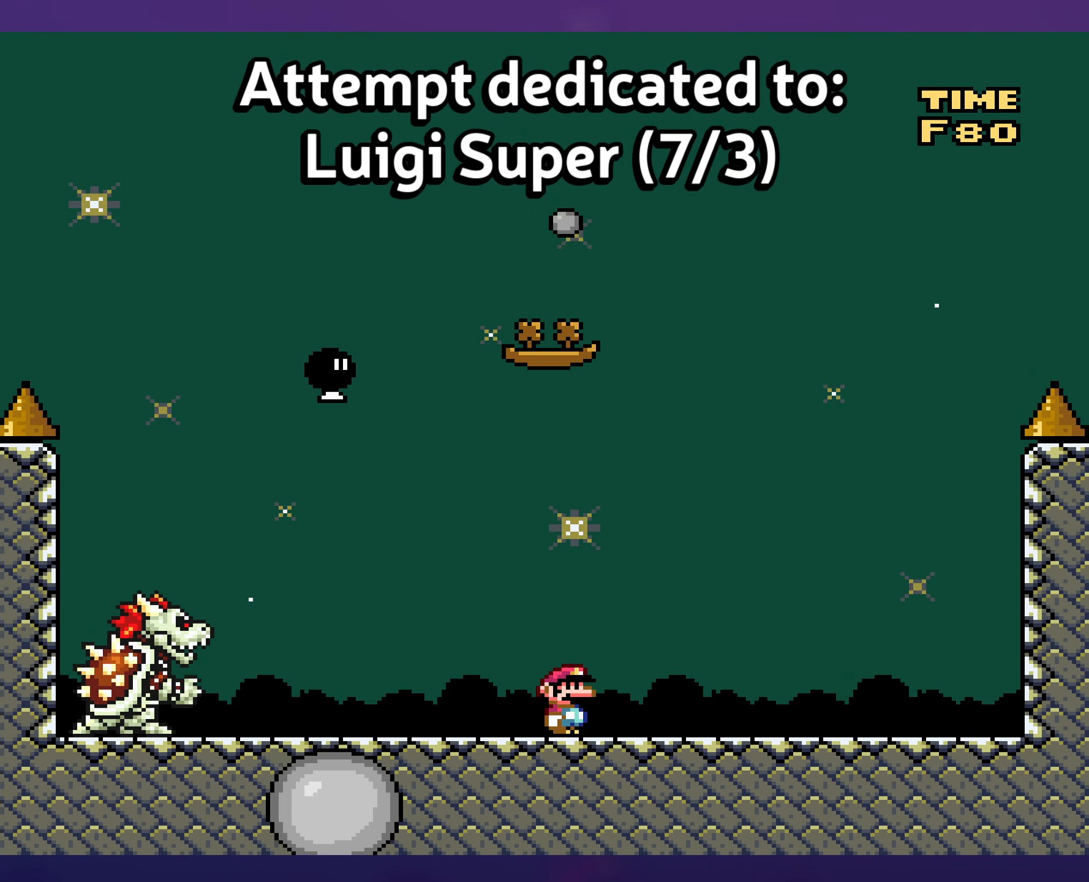
{"buttons": [], "events": []}
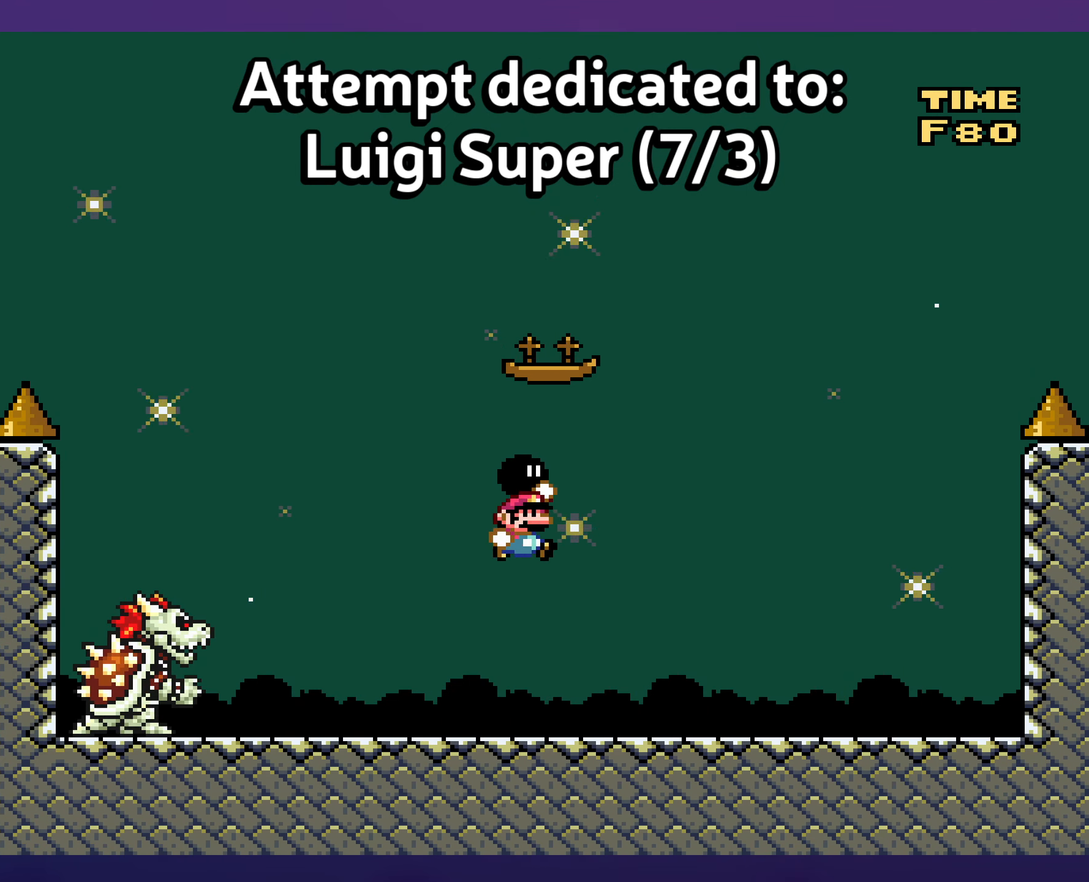
{"buttons": [], "events": [[200, "DPAD_UP", "down"], [216, "DPAD_UP", "up"]]}
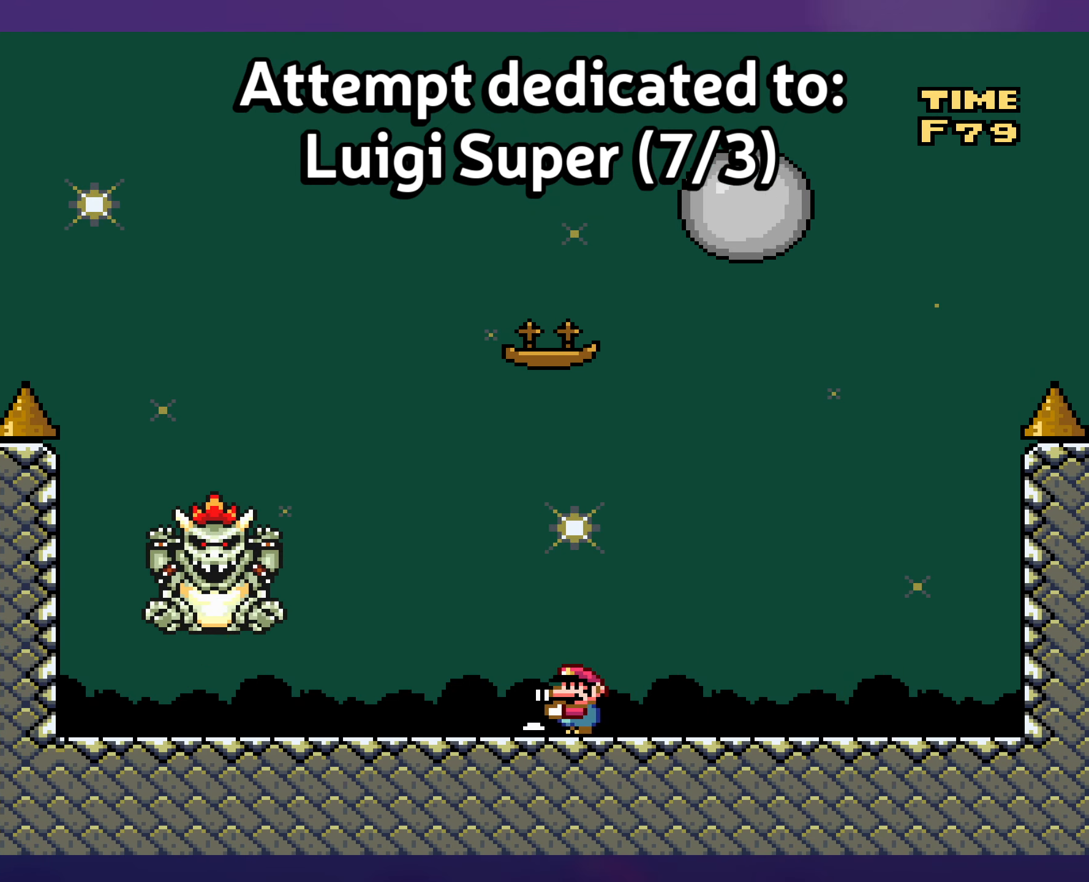
{"buttons": [], "events": []}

TASK GOAL —
Your copy should match the data above exactly, apart from the pictures.

ANSWER TO THIS PROBLEM —
{"buttons": [], "events": []}
{"buttons": [], "events": [[200, "DPAD_UP", "down"], [216, "DPAD_UP", "up"]]}
{"buttons": [], "events": []}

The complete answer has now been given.